她的七魂之光漫得更开,将两人笼罩在暖金色的光晕里。
灯焰一声,溅起粒火星,在空中划出道金线——像根若有若无的引线,正往更深处的黑暗里钻去。
当楚昭明的指尖悬在灯芯上方时,他掌心的温度比灯焰还要烫。
他望着秦般若腕间蔓延开来的影融纹,又看向广场上自发聚拢的人群——王婶紧紧攥着阿烬的手,补鞋匠用未受伤的手为小乞儿整理了一下凌乱的头发。
这些举动就像无数根看不见的线,正往他与秦般若交叠的纹路里钻。
“阿昭。”秦般若的声音裹着七魂的暖光,说道,“你要割破的不只是血,而是把自己也织进这张网里。”她的指尖轻轻划过他的掌纹,问道,“疼吗?”
“比这更疼的我都经历过。”他笑着说,用指腹在灯芯的铜座上蹭了蹭,“但这次疼得值得——残卷上说拓扑图需要活的锚点,你是中枢,而我……得做引信。”
话音刚落,他突然屈指咬破了掌心。
血珠落下的瞬间,灯焰“轰”的一声窜高了半尺,金红色的光裹着血珠钻进了灯芯,原本稳定的火苗开始旋转,就像一团被风卷起的星尘。
人群中传来一阵倒吸凉气的声音,阿烬第一个踉跄着走上前,布满茧子的手按在发烫的灯座上。
他的手语打得又急又乱,最后突然停住,瞳孔剧烈收缩——七道光影在他眼底闪过:被影兽撕咬的左肩,替秦般若挡下的淬毒短刃,为救孩童撞碎的青石墙,每一道伤都带着温度,仿佛在说“这些疼,我替你记着”。
“阿烬?”王婶扶住他摇晃的肩膀。
少年转过脸,泪水顺着腮帮流了下来,却笑得浑身颤抖。
他抬起手,在两人之间快速比划着:“我痛,故我在。”那是他跟着楚昭明学的、用手语翻译的哲人语录,此刻每一根指节都在发光,影融纹从他的手背爬上手腕,和楚昭明的纹路遥相呼应。
“成了。”楚昭明按住突突直跳的太阳穴。
他能清晰地“看”到:王婶的痛苦是对狗蛋的担忧,补鞋匠的痛苦是对妻子病体的焦虑,小乞儿的痛苦是害怕再次被遗弃——这些原本零散的情绪,正顺着影融纹的脉络向秦般若身边汇聚,就像百川归海。
“昭明!”城楼上的哨兵突然大喊。
楚昭明抬头望去,只见西城墙外的林梢在夜风里剧烈晃动,有细碎的金属反光穿透薄雾——是清肃军的影杀者,七十二道黑影贴着地面快速前行,腰间的淬毒短刃在月光下泛着幽蓝色的光。
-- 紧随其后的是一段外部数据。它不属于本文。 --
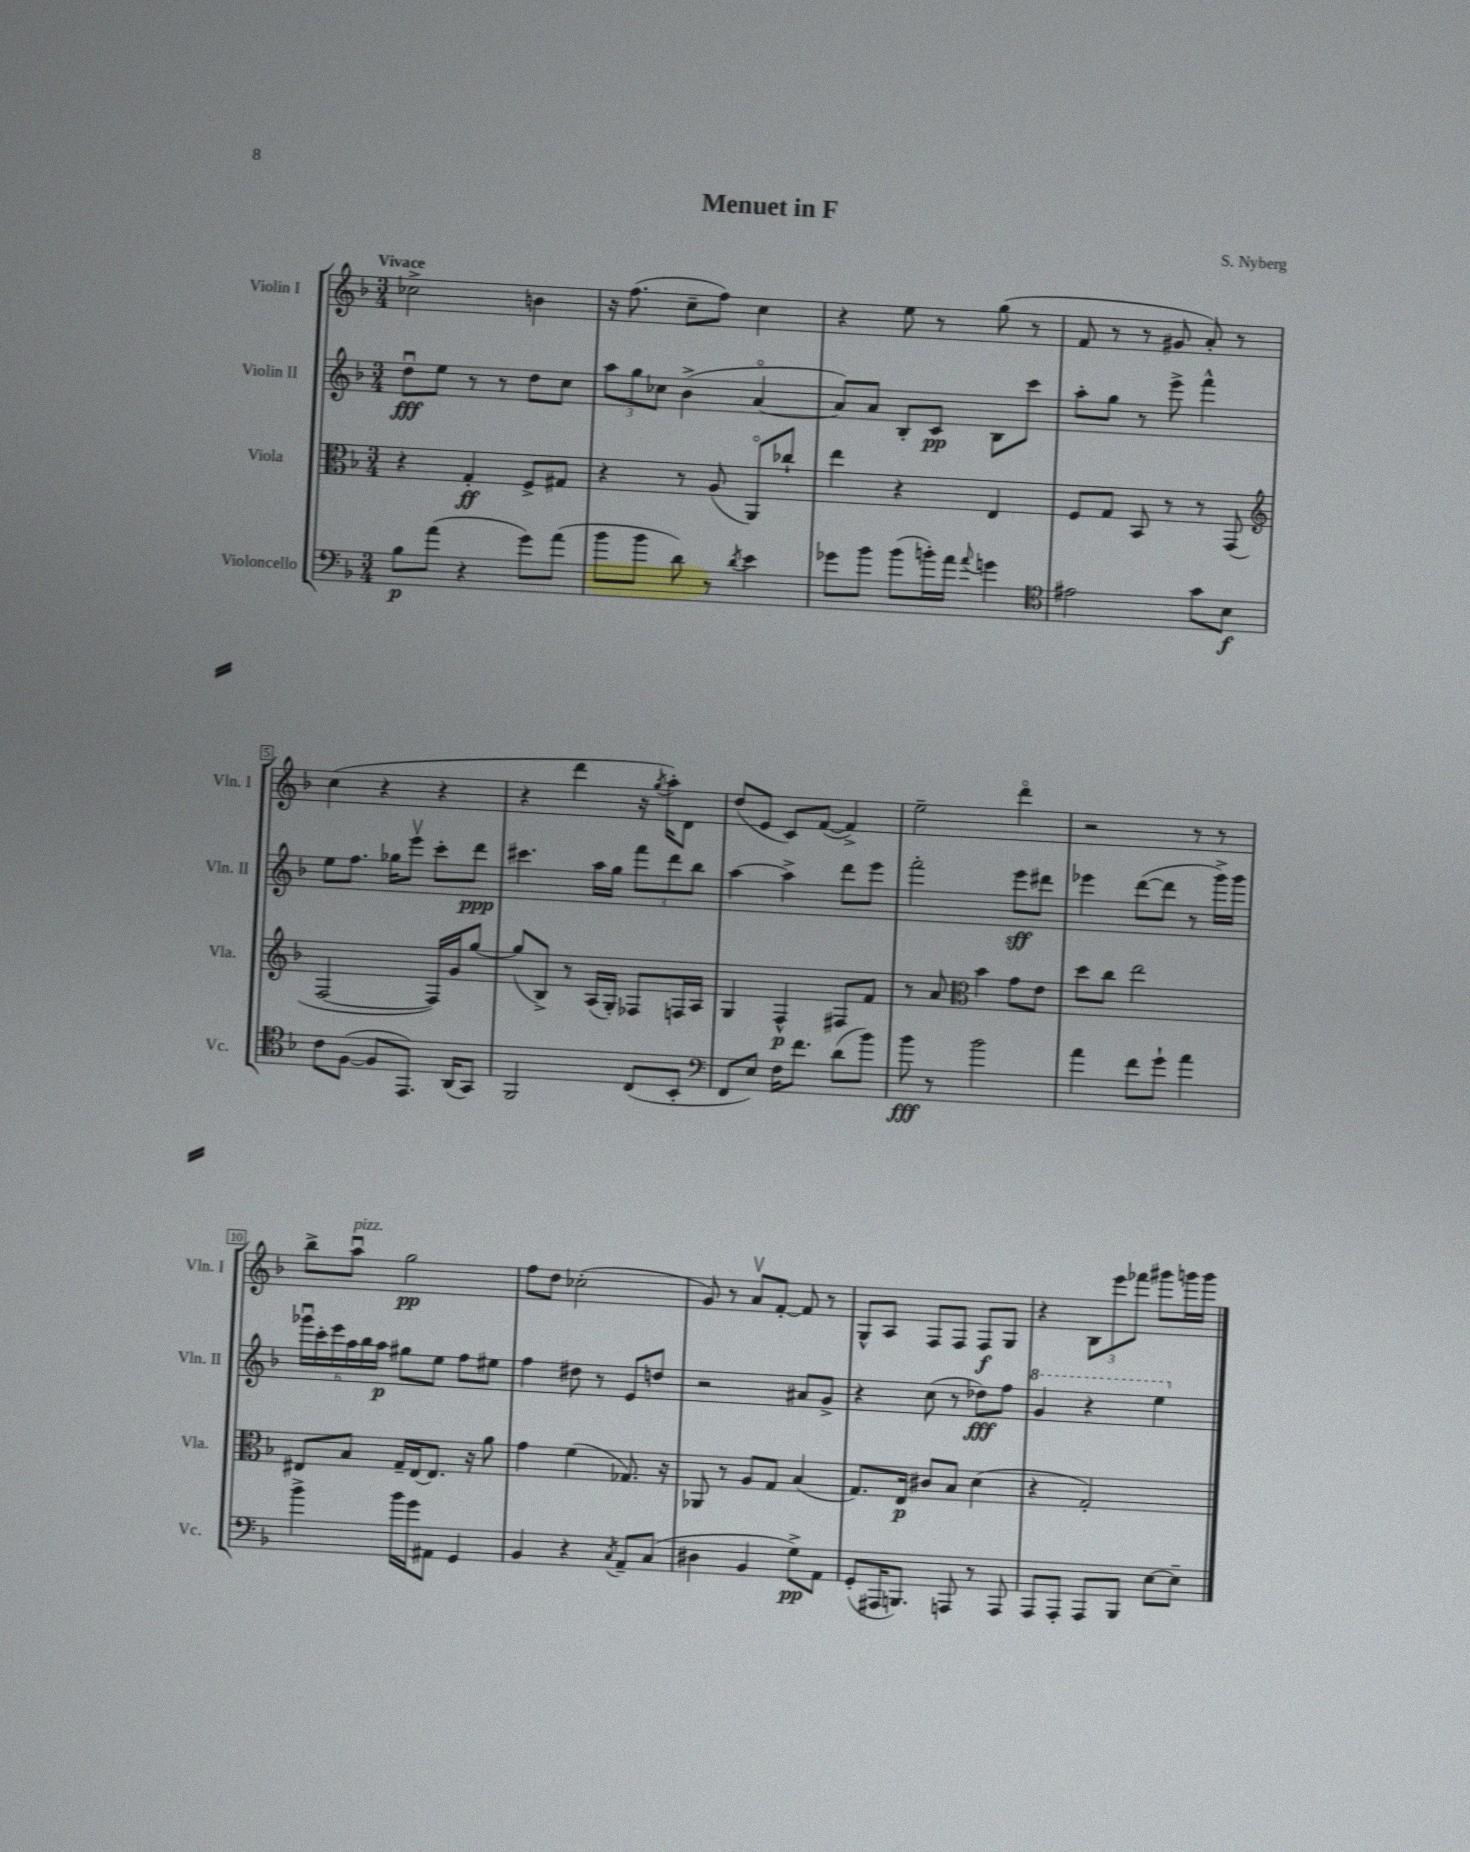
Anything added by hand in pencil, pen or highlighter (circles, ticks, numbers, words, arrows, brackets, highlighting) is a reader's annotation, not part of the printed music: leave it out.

**kern	**dynam	**kern	**dynam	**kern	**dynam	**kern	**dynam
*part4	*part4	*part3	*part3	*part2	*part2	*part1	*part1
*staff4	*staff4	*staff3	*staff3	*staff2	*staff2	*staff1	*staff1
*I"Violoncello	*	*I"Viola	*	*I"Violin II	*	*I"Violin I	*
*I'Vc.	*	*I'Vla.	*	*I'Vln. II	*	*I'Vln. I	*
*clefF4	*	*clefC3	*	*clefG2	*	*clefG2	*
*k[b-]	*	*k[b-]	*	*k[b-]	*	*k[b-]	*
*M3/4	*	*M3/4	*	*M3/4	*	*M3/4	*
=1	=1	=1	=1	=1	=1	=1	=1
!	!	!	!	!	!	!LO:TX:a:B:t=Vivace	!
8B-\L	p	4r	.	8ddu\L	fff	2cc-X^\	.
(8a\J	.	.	.	8ee\J	.	.	.
4r	.	4G'/	ff	8r	.	.	.
.	.	.	.	8r	.	.	.
8g\L)	.	8F^/L	.	8dd\L	.	4bn\	.
(8a\J	.	8G#X/J	.	8cc\J	.	.	.
=2	=2	=2	=2	=2	=2	=2	=2
8b-\L	.	4r	.	12aa\L	.	16r	.
.	.	.	.	.	.	(8.ff\	.
.	.	.	.	12gg\	.	.	.
8b-\J	.	.	.	.	.	.	.
.	.	.	.	12cc-X\J	.	.	.
8d\)	.	8r	.	(4b-^\	.	8cc~\L	.
8r	.	(8A/	.	.	.	8ff\J)	.
8qd/	.	.	.	.	.	.	.
4e\	.	8AA/L)	.	[4a/	.	4cc\	.
.	.	8cc-X`/J	.	.	.	.	.
=3	=3	=3	=3	=3	=3	=3	=3
8g-X\L	.	4ee\	.	8a/L])	.	4r	.
8b-\J	.	.	.	8a/J	.	.	.
(8b-\L	.	4r	.	8B-'/L	.	8ee\	.
16bn'\L)	.	.	.	8c/J	pp	8r	.
16a\JJ	.	.	.	.	.	.	.
8qqa/	.	.	.	.	.	.	.
4gn\	.	4E/	.	8B-\L	.	(8gg\	.
.	.	.	.	8ccc\J	.	8r	.
=4	=4	=4	=4	=4	=4	=4	=4
*clefC4	*	*	*	*	*	*	*
2e#X\	.	8F/L	.	8aa'\L	.	8f/	.
.	.	8G/J	.	8gg\J	.	8r	.
.	.	8BB-/	.	8r	.	8r	.
.	.	8r	.	8eee^\	.	8g#X/	.
8g\L	.	8r	.	4fff^^\	.	8a'/)	.
8B-\J	f	(8GG/	.	.	.	8r	.
!!LO:LB:g=z
=5	=5	=5	=5	=5	=5	=5	=5
*	*	*clefG2	*	*	*	*	*
8c\L	.	[2F/	.	8ee\L	.	(4cc\	.
([8F\J	.	.	.	8.ff\J	.	.	.
8F/L]	.	.	.	.	.	4r	.
.	.	.	.	16gg-X\KL	.	.	.
8.EE/J)	.	.	.	8eeev\J	.	.	.
.	.	16F/LL])	.	8ccc'\L	.	4r	.
(16AA/KL	.	16g/J	.	.	.	.	.
8GG/J)	.	[8gg/J	.	8ddd\J	ppp	.	.
=6	=6	=6	=6	=6	=6	=6	=6
2FF/	.	(8gg/L]	.	4.ccc#X\	.	4r	.
.	.	8B-^/J)	.	.	.	.	.
.	.	8r	.	.	.	4ddd\	.
.	.	(16A/LL	.	16aa\LL	.	.	.
.	.	16G'/JJ)	.	16gg\JJ	.	.	.
(8C/L	.	8F-X/L	.	12fff\L	.	16r	.
.	.	.	.	.	.	8qgg/	.
.	.	.	.	.	.	16aa'\KL)	.
.	.	.	.	12ddd\	.	.	.
8BB-'/J	.	16Fn/L	.	.	.	8d\J	.
.	.	.	.	12bb-\J	.	.	.
.	.	16A/JJ	.	.	.	.	.
=7	=7	=7	=7	=7	=7	=7	=7
*clefF4	*	*	*	*	*	*	*
8FF/L	.	4G/	.	[4aa\	.	(8dd/L	.
8E/J)	.	.	.	.	.	8e/J	.
16F\KL	.	4F^^/	p	4aa^\]	.	8c/L)	.
8.f\J	.	.	.	.	.	.	.
.	.	.	.	.	.	([8f/J	.
(8d\L	.	8F#X/L	.	8ddd\L	.	4f^/])	.
8b-\J)	.	8f/J	.	8eee\J	.	.	.
=8	=8	=8	=8	=8	=8	=8	=8
8b-\	fff	8r	.	2fff'\	.	2ee~\	.
8r	.	8a/	.	.	.	.	.
*	*	*clefC3	*	*	*	*	*
2b-\	.	4b-\	.	.	.	.	.
.	.	8g\L	.	8eee\L	sff	4ddd\	.
.	.	8e\J	.	8ddd#X\J	.	.	.
=9	=9	=9	=9	=9	=9	=9	=9
4a\	.	8dd\L	.	4eee-X\	.	2r	.
.	.	8cc\J	.	.	.	.	.
8f\L	.	2ee\	.	([8ddd\L	.	.	.
8g`\J	.	.	.	8ddd\J]	.	.	.
4a\	.	.	.	8r	.	8r	.
.	.	.	.	16ggg^\LL)	.	8r	.
.	.	.	.	16ggg\JJ	.	.	.
!!LO:LB:g=z
=10	=10	=10	=10	=10	=10	=10	=10
4b-^\	.	8E#X/L	.	24ggg-Xu\LL	.	8bb-^\L	.
.	.	.	.	24ccc'\	.	.	.
.	.	.	.	24eee\	.	.	.
!	!	!	!	!	!	!LO:TX:a:i:t=pizz.	!
.	.	8B-/J	.	24aa\	.	8aau\J	.
.	.	.	.	24bb-\	.	.	.
.	.	.	.	24aa\JJ	p	.	.
16b-\LL	.	16G~/LL	.	8gg#X\L	.	2gg\	pp
16g\J	.	[16E#/J	.	.	.	.	.
8AA#X\J	.	8.E#/J]	.	8ee\J	.	.	.
4GG/	.	.	.	8ff\L	.	.	.
.	.	16r	.	.	.	.	.
.	.	8a\	.	8ee#X\J	.	.	.
=11	=11	=11	=11	=11	=11	=11	=11
4BB-/	.	4g\	.	4ff\	.	8ff\L	.
.	.	.	.	.	.	8dd\J	.
4r	.	(4f\	.	8dd#X\	.	(2cc-X'\	.
.	.	.	.	8r	.	.	.
8qC/	.	.	.	.	.	.	.
8AA~/L	.	8.G-X/)	.	8e/L	.	.	.
(8C/J	.	.	.	8ddn/J	.	.	.
.	.	16r	.	.	.	.	.
=12	=12	=12	=12	=12	=12	=12	=12
4D#X\	.	8AA-X/	.	2r	.	8g/)	.
.	.	8r	.	.	.	8r	.
4BB-/	.	8A/L	.	.	.	8av/L	.
.	.	8G/J	.	.	.	[8f'/J	.
8G^\L)	pp	(4B-/	.	8a#X/L	.	8f/]	.
8AA\J	.	.	.	8g^/J	.	8r	.
=13	=13	=13	=13	=13	=13	=13	=13
(8GG'/L	.	8.G/L)	.	4r	.	8G^^/L	.
16AAA#X/K	.	.	.	.	.	8A/J	.
8.BBBn/J)	.	16E/Jk	p	.	.	.	.
.	.	8c#X/L	.	(8cc\	.	8F/L	.
8AAAn/	.	8B-/J	.	8r	.	8F/J	.
8r	.	(4d\	.	8dd-X\L)	fff	8F/L	f
8AAA/	.	.	.	8ff\J	.	8G/J	.
=14	=14	=14	=14	=14	=14	=14	=14
*	*	*	*	*8va	*	*	*
8AAA/L	.	4r	.	4gg/	.	4r	.
8AAA'/J	.	.	.	.	.	.	.
8AAA/L	.	2G'/)	.	4r	.	12B-\L	.
.	.	.	.	.	.	12eee\	.
8BBB-/J	.	.	.	.	.	.	.
.	.	.	.	.	.	12fff-X\J	.
[8E\L	.	.	.	4eee\	.	8ggg#X\L	.
8E~\J]	.	.	.	.	.	16gggn\L	.
.	.	.	.	.	.	16ggg\JJ	.
*	*	*	*	*X8va	*	*	*
==	==	==	==	==	==	==	==
*-	*-	*-	*-	*-	*-	*-	*-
“三点钟方向,有弓箭手!”补鞋匠突然睁开眼睛,声音沙哑却清晰。
他攥着锥子的手在发抖,说道,“离城墙三十步,箭囊里有七支毒箭。”
“左侧!”挑水的少年踉跄着指向东南方向,说道,“那个穿夜行衣的,刀已经出鞘三寸了。”
“后颈!”小乞儿突然扑进王婶的怀里,说道,“有个人的刀……刀要砍到阿烬哥哥的后颈了!”
楚昭明的呼吸骤然一滞。
他望着三十七个同时睁开眼睛的平民——有老有少,有男有女,他们的瞳孔里都浮现着影融纹的金红色,就像被点亮的星星。
“他们在‘看’,”他转头看向秦般若,眼底燃烧着狂喜,“用痛觉在‘看’!”
秦般若的七魂之光突然暴涨。
她指尖按在自己的心口,那里正随着平民们的预警节奏跳动:“是共鸣……他们的痛觉和你的预判连上了。你不是在替所有人承受痛苦,而是让所有人的痛苦,成为了彼此的眼睛。”
“打开城门!”楚昭明反手抽出腰间的短刀,喊道,“守军跟我来!他们的伏击,已经被三百个‘我’提前感受到了痛苦!”
喊杀声划破夜空的时候,黑砚正蹲在城垛后面。
他望着影杀者们慌乱的模样——明明隐匿了气息,却总是在挥刀前被平民喝破方位;明明淬了毒的箭,却总是在离目标三寸处被挑飞。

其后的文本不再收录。